Le Japon et les Etats-Unis ont appelé ce  mardi le Conseil des droits de l’homme de l’ONU à lancer une grande enquête sur les allégations de violation des droits de l’homme en Corée du Nord, notamment sur la torture de prisonniers politiques.

 

Les camps de prisonniers nord-coréens renfermeraient près de 200.000 personnes et le viol, la torture, les exécutions sommaires et le travail forcé y seraient monnaie courante, avait déclaré le mois dernier la Haute Commissaire de l’ONU aux droits de l’Homme, Navi Pillay.
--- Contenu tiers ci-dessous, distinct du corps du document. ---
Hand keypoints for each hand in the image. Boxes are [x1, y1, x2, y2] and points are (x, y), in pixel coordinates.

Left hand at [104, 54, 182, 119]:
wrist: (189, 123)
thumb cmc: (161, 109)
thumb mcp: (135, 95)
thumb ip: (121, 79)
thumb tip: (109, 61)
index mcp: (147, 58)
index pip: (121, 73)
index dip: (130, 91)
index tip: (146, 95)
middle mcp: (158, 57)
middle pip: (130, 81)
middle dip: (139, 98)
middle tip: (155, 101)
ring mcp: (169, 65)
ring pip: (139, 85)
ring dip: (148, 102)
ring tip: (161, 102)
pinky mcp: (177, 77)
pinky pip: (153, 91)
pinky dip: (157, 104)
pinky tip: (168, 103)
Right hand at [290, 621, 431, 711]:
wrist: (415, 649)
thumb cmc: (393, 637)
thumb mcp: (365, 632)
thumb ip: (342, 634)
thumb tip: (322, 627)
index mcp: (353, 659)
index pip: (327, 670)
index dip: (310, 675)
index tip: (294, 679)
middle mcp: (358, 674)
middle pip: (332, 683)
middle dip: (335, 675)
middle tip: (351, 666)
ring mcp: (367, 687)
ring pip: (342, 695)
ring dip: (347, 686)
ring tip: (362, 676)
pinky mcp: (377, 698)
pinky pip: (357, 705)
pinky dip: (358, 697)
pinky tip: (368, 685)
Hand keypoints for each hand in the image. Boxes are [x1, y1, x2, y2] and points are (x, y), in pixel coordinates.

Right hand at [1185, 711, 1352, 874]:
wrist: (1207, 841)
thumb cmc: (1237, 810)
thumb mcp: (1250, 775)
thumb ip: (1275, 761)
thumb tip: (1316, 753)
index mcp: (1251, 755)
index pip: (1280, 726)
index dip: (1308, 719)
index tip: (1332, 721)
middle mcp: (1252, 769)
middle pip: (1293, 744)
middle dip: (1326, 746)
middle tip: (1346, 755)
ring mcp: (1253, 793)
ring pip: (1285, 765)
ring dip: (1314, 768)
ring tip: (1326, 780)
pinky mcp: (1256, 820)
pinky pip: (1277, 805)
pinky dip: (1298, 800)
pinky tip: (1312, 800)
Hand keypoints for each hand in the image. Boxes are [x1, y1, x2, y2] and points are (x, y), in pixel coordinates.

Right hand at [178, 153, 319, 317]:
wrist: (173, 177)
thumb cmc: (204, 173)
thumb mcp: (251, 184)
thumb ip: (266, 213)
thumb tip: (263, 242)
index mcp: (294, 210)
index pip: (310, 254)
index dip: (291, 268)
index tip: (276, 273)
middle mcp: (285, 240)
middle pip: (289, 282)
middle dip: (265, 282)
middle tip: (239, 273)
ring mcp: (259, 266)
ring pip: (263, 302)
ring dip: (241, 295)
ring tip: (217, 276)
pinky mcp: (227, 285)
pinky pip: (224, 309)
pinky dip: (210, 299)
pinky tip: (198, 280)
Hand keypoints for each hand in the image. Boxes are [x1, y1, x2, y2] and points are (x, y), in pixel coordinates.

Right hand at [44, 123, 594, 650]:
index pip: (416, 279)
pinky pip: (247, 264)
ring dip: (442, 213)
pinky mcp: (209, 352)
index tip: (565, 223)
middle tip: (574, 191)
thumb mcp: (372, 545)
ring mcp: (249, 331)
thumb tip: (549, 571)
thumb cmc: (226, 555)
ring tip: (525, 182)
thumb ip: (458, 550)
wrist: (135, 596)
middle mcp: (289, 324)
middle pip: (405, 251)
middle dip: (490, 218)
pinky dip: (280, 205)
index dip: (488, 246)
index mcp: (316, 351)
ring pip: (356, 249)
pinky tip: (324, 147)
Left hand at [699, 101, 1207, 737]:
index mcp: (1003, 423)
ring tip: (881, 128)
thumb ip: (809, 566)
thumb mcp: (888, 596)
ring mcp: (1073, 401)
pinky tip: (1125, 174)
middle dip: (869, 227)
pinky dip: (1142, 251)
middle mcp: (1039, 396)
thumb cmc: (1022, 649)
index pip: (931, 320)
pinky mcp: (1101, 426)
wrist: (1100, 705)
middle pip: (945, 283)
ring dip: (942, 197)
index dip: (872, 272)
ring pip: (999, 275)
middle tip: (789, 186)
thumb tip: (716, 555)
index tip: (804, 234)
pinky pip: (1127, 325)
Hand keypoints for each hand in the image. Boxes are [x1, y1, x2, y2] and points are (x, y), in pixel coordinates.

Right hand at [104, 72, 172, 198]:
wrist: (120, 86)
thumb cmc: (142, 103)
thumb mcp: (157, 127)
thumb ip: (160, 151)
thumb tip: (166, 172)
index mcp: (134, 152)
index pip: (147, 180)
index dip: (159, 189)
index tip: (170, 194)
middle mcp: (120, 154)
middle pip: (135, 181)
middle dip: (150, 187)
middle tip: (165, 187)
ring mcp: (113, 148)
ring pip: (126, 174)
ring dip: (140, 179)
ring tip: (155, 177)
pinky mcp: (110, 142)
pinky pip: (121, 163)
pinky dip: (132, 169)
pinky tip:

Elle a appelé ce mardi le Conseil des droits de l’homme (CDH) de l’ONU, qui a entamé lundi une session de quatre semaines, à enquêter sur des cas probables de «crimes contre l’humanité» dans «l’un des pays au monde où la situation des droits de l’homme est la plus grave, mais aussi la moins comprise et la moins documentée». Pyongyang a démenti ces accusations.

 

La Chine tentée d’opposer son veto?

 

Le Japon et l’Union européenne vont soumettre une résolution conjointe pour demander une enquête, a par ailleurs déclaré Toshiko Abe, vice-ministre parlementaire japonais pour les affaires étrangères.

«Le large soutien apporté à cette résolution par la communauté internationale permettra d’envoyer un message fort à la RPDC», République populaire démocratique de Corée, a-t-il déclaré dans un discours devant le CDH.

La résolution devrait être facilement adoptée. Il reviendra ensuite au président du Conseil des droits de l’homme de désigner une équipe d’enquêteurs.

L’inquiétude vis-à-vis des violations des droits de l’homme dans ce pays pauvre et secret dure depuis des années, mais a été éclipsée par la crainte de voir la Corée du Nord se doter de l’arme nucléaire.

Une équipe d’enquêteurs internationaux pourrait en théorie fournir une base juridique suffisante au Conseil de sécurité de l’ONU pour traduire Pyongyang devant la Cour pénale internationale.

Même si la Chine pourrait être tentée d’opposer son veto à une telle initiative, le témoignage des réfugiés nord-coréens pourrait appuyer avec succès le dossier d’accusation.

«Ce serait la première fois que l’ONU serait capable d’intervenir pour réaliser une grande enquête en mandat propre sur les violations systématiques des droits de l’homme et les crimes contre l’humanité en Corée du Nord», a déclaré Julie de Rivero de l’organisation Human Rights Watch.